• [Requirement] Please copy out the lines in the entries that contain "Left".

[Opening Dataset records section]

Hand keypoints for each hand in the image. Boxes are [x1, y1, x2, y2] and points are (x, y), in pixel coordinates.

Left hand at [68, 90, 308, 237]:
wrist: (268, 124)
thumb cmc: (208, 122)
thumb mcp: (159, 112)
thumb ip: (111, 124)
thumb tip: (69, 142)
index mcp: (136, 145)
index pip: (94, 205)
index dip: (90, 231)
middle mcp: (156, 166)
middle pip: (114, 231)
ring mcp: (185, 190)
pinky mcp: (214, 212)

[Closing Dataset records section]
[Opening Dataset records section]

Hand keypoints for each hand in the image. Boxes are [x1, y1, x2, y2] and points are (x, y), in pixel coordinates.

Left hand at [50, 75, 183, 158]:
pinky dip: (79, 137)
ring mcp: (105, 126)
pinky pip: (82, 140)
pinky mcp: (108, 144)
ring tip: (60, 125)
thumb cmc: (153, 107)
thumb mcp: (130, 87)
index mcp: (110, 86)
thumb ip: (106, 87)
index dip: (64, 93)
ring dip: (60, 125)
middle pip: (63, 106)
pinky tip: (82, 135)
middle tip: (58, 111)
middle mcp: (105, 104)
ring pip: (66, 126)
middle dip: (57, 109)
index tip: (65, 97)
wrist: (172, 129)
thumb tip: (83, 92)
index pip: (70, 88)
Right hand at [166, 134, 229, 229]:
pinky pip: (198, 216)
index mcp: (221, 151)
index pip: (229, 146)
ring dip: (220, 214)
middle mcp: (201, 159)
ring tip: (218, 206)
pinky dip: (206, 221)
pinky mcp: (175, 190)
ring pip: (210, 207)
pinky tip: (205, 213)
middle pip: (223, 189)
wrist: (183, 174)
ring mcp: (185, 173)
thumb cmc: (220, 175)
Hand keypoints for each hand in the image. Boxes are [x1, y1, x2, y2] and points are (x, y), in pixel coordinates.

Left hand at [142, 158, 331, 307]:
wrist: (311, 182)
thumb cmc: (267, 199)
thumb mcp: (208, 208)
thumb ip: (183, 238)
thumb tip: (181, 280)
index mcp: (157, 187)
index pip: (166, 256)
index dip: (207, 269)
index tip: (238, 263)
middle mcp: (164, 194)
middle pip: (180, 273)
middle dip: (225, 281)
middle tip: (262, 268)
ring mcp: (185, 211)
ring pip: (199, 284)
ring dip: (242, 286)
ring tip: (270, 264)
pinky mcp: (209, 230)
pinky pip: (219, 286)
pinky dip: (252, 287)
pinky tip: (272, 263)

[Closing Dataset records section]
[Opening Dataset records section]

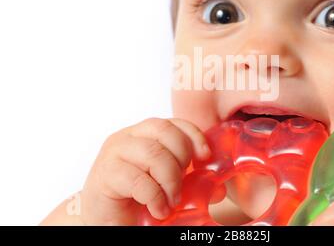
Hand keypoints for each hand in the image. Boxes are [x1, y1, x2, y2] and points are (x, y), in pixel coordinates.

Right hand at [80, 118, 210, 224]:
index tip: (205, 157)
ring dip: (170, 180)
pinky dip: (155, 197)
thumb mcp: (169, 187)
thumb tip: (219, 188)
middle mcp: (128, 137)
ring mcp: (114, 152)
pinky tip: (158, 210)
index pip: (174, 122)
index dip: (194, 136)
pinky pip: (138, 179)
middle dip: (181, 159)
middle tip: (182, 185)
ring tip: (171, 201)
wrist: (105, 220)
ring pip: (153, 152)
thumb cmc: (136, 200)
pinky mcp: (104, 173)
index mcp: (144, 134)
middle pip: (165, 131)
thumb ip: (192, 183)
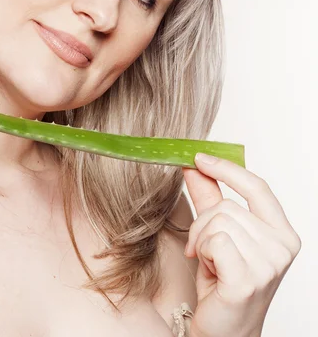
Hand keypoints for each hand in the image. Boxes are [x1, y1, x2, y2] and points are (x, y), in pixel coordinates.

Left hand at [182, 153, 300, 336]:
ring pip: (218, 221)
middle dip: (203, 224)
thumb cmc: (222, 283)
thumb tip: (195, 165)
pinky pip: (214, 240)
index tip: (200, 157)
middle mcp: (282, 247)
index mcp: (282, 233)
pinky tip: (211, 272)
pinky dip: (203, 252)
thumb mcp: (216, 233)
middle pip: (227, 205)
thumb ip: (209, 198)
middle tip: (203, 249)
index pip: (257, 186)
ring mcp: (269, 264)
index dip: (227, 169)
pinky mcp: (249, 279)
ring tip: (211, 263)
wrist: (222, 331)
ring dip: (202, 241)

[Closing Dataset records section]

• [Task output]
Left hand at [68, 90, 308, 237]:
Left hand at [50, 75, 183, 158]:
Left hand at [142, 158, 331, 307]:
Left hand at [182, 153, 300, 336]:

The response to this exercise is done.